Tokoh PKI Madiun Baca Novel Romeo dan Juliet Sebelum Ditembak Mati

Solichan Arif, Jurnalis
Rabu 20 September 2023 06:55 WIB
Tokoh PKI Madiun AMir Syarifuddin baca novek Romeo dan Juliet sebelum ditembak mati. (Ist)
Share :

MADIUN - Pemberontakan Partai Komunis Indonesia (PKI) yang dipimpin Musso dan Amir Sjarifuddin di Madiun, Jawa Timur, pada 18 September 1948, gagal total.

Salah satu penyebab kegagalan pemberontakan PKI Madiun adalah kurangnya dukungan dari rakyat secara luas. Rakyat lebih mendukung pemerintahan Soekarno dan Hatta daripada tawaran pemerintahan Soviet Musso dan Amir Sjarifuddin.

Kondisi itu juga diperparah situasi internal PKI yang kurang solid. Saat pemberontakan meletus, PKI Bojonegoro, Banten dan Sumatra memilih setia kepada Hatta. Mereka enggan mengikuti arahan Musso dan Amir.

Karenanya gaung pemberontakan PKI Madiun 1948 praktis hanya bergema di wilayah Madiun dan Pati. Dalam hitungan hari, pemberontakan yang banyak memakan korban dari kalangan ulama itu berhasil dipadamkan.

Pada akhir November 1948, Amir Sjarifuddin yang sudah tidak berkutik ditangkap TNI pasukan Kemal Idris di Desa Kelambu Purwodadi Jawa Tengah. Saat dibekuk kondisi mantan Menteri Pertahanan dan Perdana Menteri RI itu mengenaskan.

“Dalam keadaan kurus dan pincang karena sedang menderita disentri,” demikian dikutip dari buku Orang-Orang di Persimpangan Kiri Jalan (1997).

Begitu pemberontakan berhasil dipadamkan dan Madiun dan sekitarnya berhasil direbut, pemerintah menerapkan kebijakan khusus kepada para tawanan penting.

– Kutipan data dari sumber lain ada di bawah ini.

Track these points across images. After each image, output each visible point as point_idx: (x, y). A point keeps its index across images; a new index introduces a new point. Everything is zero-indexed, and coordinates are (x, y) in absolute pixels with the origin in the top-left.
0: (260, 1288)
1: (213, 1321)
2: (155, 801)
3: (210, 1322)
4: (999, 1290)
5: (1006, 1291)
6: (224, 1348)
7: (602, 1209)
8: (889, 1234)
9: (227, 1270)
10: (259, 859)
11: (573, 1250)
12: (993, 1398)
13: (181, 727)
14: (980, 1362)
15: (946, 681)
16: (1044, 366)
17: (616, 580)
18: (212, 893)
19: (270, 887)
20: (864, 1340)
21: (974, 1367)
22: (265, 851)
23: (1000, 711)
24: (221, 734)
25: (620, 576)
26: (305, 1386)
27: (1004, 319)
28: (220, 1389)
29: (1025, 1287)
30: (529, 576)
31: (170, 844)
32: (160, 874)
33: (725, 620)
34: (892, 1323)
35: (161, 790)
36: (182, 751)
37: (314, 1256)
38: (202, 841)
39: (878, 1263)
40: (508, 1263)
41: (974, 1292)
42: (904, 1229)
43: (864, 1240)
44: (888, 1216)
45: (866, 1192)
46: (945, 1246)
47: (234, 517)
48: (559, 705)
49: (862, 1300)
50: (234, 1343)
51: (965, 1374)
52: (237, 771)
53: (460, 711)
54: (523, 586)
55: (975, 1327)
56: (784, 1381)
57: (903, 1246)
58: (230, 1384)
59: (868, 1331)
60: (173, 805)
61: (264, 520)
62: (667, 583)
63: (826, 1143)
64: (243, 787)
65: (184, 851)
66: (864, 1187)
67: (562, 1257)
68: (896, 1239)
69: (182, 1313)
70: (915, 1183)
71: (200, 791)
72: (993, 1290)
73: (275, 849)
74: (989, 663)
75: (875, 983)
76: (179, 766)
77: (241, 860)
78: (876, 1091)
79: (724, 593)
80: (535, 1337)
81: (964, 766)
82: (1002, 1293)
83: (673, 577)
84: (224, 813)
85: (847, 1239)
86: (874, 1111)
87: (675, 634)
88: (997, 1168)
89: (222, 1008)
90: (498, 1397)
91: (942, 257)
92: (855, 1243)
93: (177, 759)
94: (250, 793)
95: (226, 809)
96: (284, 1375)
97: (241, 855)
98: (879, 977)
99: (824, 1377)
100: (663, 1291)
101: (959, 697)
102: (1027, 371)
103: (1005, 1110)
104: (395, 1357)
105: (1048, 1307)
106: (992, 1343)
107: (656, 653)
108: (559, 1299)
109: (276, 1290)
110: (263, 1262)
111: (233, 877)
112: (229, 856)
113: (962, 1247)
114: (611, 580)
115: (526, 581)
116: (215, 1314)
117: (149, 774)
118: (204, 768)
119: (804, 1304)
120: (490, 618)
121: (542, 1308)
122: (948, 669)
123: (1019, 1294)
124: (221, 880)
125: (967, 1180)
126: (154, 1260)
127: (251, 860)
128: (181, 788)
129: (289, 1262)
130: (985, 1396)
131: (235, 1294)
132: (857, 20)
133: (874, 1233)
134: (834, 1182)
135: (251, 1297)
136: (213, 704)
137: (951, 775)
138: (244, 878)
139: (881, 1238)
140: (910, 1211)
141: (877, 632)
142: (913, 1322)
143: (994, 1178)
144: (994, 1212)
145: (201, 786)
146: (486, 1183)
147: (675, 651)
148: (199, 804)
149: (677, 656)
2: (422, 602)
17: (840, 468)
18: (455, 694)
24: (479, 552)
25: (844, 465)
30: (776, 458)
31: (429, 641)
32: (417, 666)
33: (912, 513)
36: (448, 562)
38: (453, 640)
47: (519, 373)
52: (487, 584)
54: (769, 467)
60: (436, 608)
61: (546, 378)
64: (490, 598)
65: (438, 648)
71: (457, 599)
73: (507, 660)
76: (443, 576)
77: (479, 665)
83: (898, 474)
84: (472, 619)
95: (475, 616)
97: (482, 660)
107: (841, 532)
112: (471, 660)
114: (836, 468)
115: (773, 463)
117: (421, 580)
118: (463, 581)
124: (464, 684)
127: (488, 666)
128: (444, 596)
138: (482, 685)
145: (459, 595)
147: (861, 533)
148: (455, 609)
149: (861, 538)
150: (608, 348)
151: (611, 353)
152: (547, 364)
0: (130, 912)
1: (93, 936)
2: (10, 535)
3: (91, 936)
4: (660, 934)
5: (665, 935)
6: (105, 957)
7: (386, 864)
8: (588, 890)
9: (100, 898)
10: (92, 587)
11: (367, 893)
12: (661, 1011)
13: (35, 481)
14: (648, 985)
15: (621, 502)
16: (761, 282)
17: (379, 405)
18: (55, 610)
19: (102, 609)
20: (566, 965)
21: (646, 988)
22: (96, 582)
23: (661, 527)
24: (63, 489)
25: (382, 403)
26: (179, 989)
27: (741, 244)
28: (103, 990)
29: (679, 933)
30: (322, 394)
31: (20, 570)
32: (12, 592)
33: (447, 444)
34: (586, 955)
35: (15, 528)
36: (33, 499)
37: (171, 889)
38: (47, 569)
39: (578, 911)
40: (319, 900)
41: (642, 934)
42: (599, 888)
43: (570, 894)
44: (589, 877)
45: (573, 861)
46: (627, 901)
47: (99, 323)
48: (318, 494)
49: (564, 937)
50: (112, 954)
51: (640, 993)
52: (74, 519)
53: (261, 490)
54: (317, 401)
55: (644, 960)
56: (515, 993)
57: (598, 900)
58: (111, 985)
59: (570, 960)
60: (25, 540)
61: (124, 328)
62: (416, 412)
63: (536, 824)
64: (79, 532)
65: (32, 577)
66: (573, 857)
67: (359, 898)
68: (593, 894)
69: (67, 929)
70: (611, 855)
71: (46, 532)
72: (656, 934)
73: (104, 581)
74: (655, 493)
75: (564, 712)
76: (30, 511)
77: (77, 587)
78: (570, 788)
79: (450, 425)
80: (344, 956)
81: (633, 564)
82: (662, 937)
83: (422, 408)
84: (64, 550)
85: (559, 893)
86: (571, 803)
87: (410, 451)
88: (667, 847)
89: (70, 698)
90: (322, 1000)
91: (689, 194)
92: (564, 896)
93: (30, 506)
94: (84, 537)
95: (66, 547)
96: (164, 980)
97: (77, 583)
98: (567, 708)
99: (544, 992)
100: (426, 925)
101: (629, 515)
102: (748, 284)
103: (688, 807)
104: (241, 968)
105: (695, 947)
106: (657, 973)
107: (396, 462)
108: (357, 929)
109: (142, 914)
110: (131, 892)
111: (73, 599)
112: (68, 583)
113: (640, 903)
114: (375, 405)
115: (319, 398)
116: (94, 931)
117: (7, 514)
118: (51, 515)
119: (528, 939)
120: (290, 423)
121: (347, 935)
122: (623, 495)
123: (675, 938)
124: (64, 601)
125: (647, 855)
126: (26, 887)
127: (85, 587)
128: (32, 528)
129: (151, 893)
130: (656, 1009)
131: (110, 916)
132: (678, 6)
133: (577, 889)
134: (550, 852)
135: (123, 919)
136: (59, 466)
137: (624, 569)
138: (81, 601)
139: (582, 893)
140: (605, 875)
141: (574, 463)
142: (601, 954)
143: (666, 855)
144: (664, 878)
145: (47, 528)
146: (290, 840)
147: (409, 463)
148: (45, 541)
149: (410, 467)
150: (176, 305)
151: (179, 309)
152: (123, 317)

Para tokoh PKI yang tertangkap hidup-hidup, termasuk Amir Sjarifuddin dibawa ke Ibu Kota Yogyakarta.

Kendati demikian, semuanya terlebih dahulu dibawa ke Kudus, yakni untuk menjalani interogasi. Kemudian dengan menggunakan kereta api khusus, mereka diangkut menuju Yogyakarta.

Karena dianggap sebagai tokoh terpenting, Amir ditempatkan seorang diri di gerbong yang sebelumnya telah dikosongkan. Ia diurus oleh seorang perwira TNI, Kapten Soeharto dan memilih kooperatif.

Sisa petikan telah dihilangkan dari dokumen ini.